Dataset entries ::
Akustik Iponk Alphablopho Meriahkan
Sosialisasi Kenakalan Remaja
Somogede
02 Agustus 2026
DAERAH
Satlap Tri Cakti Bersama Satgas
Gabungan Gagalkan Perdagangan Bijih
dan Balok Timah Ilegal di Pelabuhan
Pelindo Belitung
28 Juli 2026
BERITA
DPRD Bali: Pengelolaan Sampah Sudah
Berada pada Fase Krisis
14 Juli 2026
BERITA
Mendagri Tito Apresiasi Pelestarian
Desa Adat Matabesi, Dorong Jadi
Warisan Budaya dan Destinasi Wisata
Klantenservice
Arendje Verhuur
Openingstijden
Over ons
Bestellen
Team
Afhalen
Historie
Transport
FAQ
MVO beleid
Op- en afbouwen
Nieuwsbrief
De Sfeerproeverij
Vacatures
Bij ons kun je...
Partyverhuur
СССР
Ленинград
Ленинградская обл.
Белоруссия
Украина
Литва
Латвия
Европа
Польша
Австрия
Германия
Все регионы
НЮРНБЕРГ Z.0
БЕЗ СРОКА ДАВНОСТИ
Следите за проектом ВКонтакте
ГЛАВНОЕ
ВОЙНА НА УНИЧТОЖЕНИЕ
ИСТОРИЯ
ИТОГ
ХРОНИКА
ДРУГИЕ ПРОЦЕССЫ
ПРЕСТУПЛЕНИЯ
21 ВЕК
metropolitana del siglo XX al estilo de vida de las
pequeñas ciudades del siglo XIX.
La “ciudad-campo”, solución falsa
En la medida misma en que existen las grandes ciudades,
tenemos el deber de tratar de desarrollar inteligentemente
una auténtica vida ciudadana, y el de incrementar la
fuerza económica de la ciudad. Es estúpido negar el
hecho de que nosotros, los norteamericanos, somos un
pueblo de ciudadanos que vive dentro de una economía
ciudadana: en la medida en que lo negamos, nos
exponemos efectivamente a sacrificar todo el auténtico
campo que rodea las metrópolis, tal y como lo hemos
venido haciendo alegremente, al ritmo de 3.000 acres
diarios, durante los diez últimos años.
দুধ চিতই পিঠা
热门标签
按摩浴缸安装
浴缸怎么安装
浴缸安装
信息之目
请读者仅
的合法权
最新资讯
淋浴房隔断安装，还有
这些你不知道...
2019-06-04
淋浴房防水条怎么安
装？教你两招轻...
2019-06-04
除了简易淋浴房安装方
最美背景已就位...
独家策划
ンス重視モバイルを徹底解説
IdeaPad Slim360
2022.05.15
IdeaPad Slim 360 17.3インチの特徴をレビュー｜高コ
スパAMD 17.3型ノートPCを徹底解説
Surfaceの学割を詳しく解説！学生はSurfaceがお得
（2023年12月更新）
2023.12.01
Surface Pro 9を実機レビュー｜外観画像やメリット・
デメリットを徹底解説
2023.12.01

WORK TO BE COMPLETED :: Exact retyping of all the entries is required.

THE COMPLETED TASK ::
Akustik Iponk Alphablopho Meriahkan
Sosialisasi Kenakalan Remaja
Somogede
02 Agustus 2026
DAERAH
Satlap Tri Cakti Bersama Satgas
Gabungan Gagalkan Perdagangan Bijih
dan Balok Timah Ilegal di Pelabuhan
Pelindo Belitung
28 Juli 2026
BERITA
DPRD Bali: Pengelolaan Sampah Sudah
Berada pada Fase Krisis
14 Juli 2026
BERITA
Mendagri Tito Apresiasi Pelestarian
Desa Adat Matabesi, Dorong Jadi
Warisan Budaya dan Destinasi Wisata
Klantenservice
Arendje Verhuur
Openingstijden
Over ons
Bestellen
Team
Afhalen
Historie
Transport
FAQ
MVO beleid
Op- en afbouwen
Nieuwsbrief
De Sfeerproeverij
Vacatures
Bij ons kun je...
Partyverhuur
СССР
Ленинград
Ленинградская обл.
Белоруссия
Украина
Литва
Латвия
Европа
Польша
Австрия
Германия
Все регионы
НЮРНБЕРГ Z.0
БЕЗ СРОКА ДАВНОСТИ
Следите за проектом ВКонтакте
ГЛАВНОЕ
ВОЙНА НА УНИЧТОЖЕНИЕ
ИСТОРИЯ
ИТОГ
ХРОНИКА
ДРУГИЕ ПРОЦЕССЫ
ПРЕСТУПЛЕНИЯ
21 ВЕК
metropolitana del siglo XX al estilo de vida de las
pequeñas ciudades del siglo XIX.
La “ciudad-campo”, solución falsa
En la medida misma en que existen las grandes ciudades,
tenemos el deber de tratar de desarrollar inteligentemente
una auténtica vida ciudadana, y el de incrementar la
fuerza económica de la ciudad. Es estúpido negar el
hecho de que nosotros, los norteamericanos, somos un
pueblo de ciudadanos que vive dentro de una economía
ciudadana: en la medida en que lo negamos, nos
exponemos efectivamente a sacrificar todo el auténtico
campo que rodea las metrópolis, tal y como lo hemos
venido haciendo alegremente, al ritmo de 3.000 acres
diarios, durante los diez últimos años.
দুধ চিতই পিঠা
热门标签
按摩浴缸安装
浴缸怎么安装
浴缸安装
信息之目
请读者仅
的合法权
最新资讯
淋浴房隔断安装，还有
这些你不知道...
2019-06-04
淋浴房防水条怎么安
装？教你两招轻...
2019-06-04
除了简易淋浴房安装方
最美背景已就位...
独家策划
ンス重視モバイルを徹底解説
IdeaPad Slim360
2022.05.15
IdeaPad Slim 360 17.3インチの特徴をレビュー｜高コ
スパAMD 17.3型ノートPCを徹底解説
Surfaceの学割を詳しく解説！学生はSurfaceがお得
（2023年12月更新）
2023.12.01
Surface Pro 9を実機レビュー｜外観画像やメリット・
デメリットを徹底解説
2023.12.01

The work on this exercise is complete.